Review: Smart technologies for sustainable construction

Our online forum event “Smart technologies for sustainable construction” on 5 September was covering an interesting topic for CLIB. Although a conservative sector, we learned that there was quite some movement towards sustainability in the construction industry and 63 participants joined us for interesting talks and a lively discussion.


Our first speaker, Dr. Simon Jenniches from KREFELD BUSINESS took the opportunity to present the project “Healthy Building Movement”, a cross-border project between Germany and the Netherlands. It was interesting to hear that sustainability not only includes biobased and recyclable materials but that even leasing concepts for materials and building blocks may be a viable option for the end-of-life management of buildings. The project aims to further develop approaches that include all dimensions of sustainability, which also includes a user centric way to plan and construct architecture.


The positive influence of biotechnology was highlighted in the further talks of the event. First Gabriel Mattos of Evonik presented the concept of self-healing concrete and the product SITREN® Selfheal 445 recently launched as a microbial admixture for concrete durability.





Finally, Denis Grizmann presented mycelium-based, load bearing construction materials developed at the chair of Structures and Structural Design at RWTH Aachen University. Although in the research stage, these building materials show promising properties and functionalities in terms of versatility, resources, and recyclability.
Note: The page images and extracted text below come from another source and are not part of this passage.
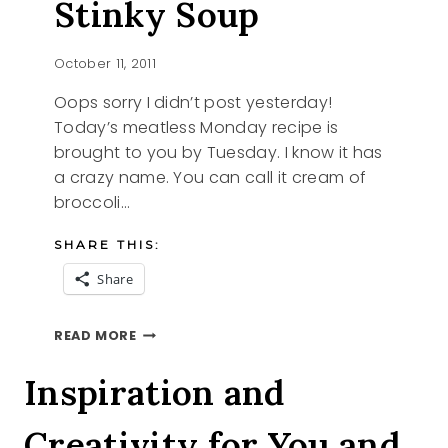
Stinky Soup
October 11, 2011
Oops sorry I didn’t post yesterday!
Today’s meatless Monday recipe is
brought to you by Tuesday. I know it has
a crazy name. You can call it cream of
broccoli…
SHARE THIS:
Share
RECIPE
READ MORE
CREAM
OF
Inspiration and
STINKY
SOUP
Creativity for You and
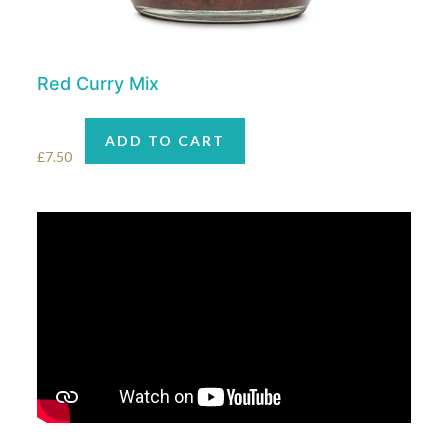
Red Curry Mix
ADD TO CART
£
7.50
With the insights of the three talks in mind we raised the questions of which hurdles are slowing down sustainable developments in the construction industry. While the price of new technologies was an answer everyone could agree on, the audience also named legislation and regulations, material availability, scalability, and the conservative industry as possible problems. All speakers underlined that especially the latter could be overcome by a growing trust in new materials, as new concepts find their way to the markets.

The impact that bio-based or even biotech solutions can have on the construction sector was nicely demonstrated by the speakers and further underlined when this question was forwarded to the audience as well. Besides obvious benefits for a sustainable development, new materials can create new markets and support new ways for the needed decarbonisation of the sector. In addition, it is the versatility that new materials and processes can offer to create tailor made solutions for the demands of the construction sector.

We are glad to have gained new insights into this topic and thank all speakers and participants for a successful forum event.